I am guessing there are 100’s of NeoGrafts on the market, but yet where are all the FUE Patients Complaints over the last 3 years. I am sure by now you would have 100’s of patients complaining that they were being butchered by “Hair Techs” and the machine was spinning out of control and drilling holes in their head, but not one complaint. Happy Patients, Happy Docs and Happy Hair Techs.
In fact the only people who are complaining are the “Hair Only” doctors who do not like paying the higher fees to the Hair Techs who have served you loyally for so many years while being underpaid.
Personally I hope that only Plastic Surgeons and Derms get into FUE Hair Transplants, these doctors do not treat Hair Techs as slave labor and pay for the quality work which is being peformed on a daily basis.
The doctors who do Strip surgery on a hair transplant patient have all formed the belief that their techs are working within proper medical guidelines. The strip techs have been dissecting the excized piece of scalp for so many years, without anyone questioning them, that everyone feels very complacent about the role of the Strip techs.
It has been explained to me that a hair transplant is an organ transplant procedure. Each follicle is a mini organ, a complete factory. A follicle is not just a piece of dermis. As you know strip technicians are the ones in a STRIP transplant to make alterations to these organs. The techs separate them (follicle organs), trim them, and alter them. They even damage some of them at times.
Most of the strip hair transplant consists in separating the follicles in the piece of scalp that was excised. These follicles are not discarded pieces of dermis. They are mini organs that are going back into the body of the patient!! Oh, and it should be pointed out that it is often the techs that place these live delicate mini organs back into the scalp.
Can you think of any other surgical procedure with organ involvement that a tech is in charge of altering the organ and re-attaching it? If someone severed a hand or other body part, that needed trimming, altering and reattaching would a tech be allowed to do so?

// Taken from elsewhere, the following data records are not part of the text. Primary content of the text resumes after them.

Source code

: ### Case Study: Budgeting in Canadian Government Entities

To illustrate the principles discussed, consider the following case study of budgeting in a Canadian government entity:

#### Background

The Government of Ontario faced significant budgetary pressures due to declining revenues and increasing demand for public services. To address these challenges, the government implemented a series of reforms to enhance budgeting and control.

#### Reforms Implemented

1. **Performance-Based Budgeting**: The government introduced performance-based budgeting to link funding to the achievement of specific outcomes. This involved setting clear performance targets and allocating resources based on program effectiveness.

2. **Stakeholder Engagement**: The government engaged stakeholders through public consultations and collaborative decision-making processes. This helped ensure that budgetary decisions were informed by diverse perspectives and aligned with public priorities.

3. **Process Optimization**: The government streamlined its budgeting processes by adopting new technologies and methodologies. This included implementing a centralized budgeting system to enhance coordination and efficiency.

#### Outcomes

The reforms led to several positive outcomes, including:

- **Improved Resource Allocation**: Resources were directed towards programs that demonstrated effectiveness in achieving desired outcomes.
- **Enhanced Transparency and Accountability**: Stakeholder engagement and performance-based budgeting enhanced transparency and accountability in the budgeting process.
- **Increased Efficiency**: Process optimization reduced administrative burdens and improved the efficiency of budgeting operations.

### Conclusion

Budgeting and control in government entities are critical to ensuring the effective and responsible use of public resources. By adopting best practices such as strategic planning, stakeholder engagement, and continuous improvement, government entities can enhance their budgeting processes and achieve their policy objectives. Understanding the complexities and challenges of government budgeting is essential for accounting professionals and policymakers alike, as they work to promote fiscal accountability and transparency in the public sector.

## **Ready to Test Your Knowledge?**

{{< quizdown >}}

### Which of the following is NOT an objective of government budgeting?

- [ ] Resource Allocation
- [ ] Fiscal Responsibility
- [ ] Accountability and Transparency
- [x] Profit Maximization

Why is a strip of scalp any different? It is part of the body that became separated from the head, and that piece of scalp is going back to the head in an altered form as decided by a tech!
Just because there is a historical precedent to the techs surgical duties does not mean that their actions fall within the law. This has been strongly pointed out to me by someone familiar with medical/legal issues. If you look at the techs actions this way, can you see that there might be a possibility that the procedures the techs do in a strip hair transplant are beyond a technician’s scope of practice.
YOu made the statement: “So to cut into your scalp, no matter how minor and safe it seems, the issues are one of license (legitimacy) and competence.” I believe the same could be said of strip techs. No matter how minor the follicle organs are or how safe the procedure seems, the issues are one of license (legitimacy) and competence.
The last part of your statement about competence is one that should be addressed. Your former writer pointed out that a tech who does the same procedure over and over again for years, is usually more competent than the doctor.
To complicate the issue further, there are persons in every State who are not Medical doctors, who have the right to “pierce, cut, and alter the body.” Examples are persons who do body piercing, tattoos, and body alteration such as purposely stretching the earlobes with large insertions in the lobe.
In addition, as was pointed out there are some medical personnel such as Physician assistants, army medics, etc. that can cut skin, under the supervision of a doctor. There are nurses also that can take blood and insert intravenous lines. Many doctors do the harvesting in a NeoGraft procedure. But I do not know of any strip doctors who dissect the excised scalp.
I cannot understand doctor’s like Dr. Umar who does FUE and other doctors, who do both FUE and strip surgery, denouncing any techs when they all use techs themselves. The techs who know how to use NeoGraft understand that they must follow the guidelines of the State they work in.
I think there are some complex issues to this tech matter that are not only an FUE tech problem but also a strip tech problem.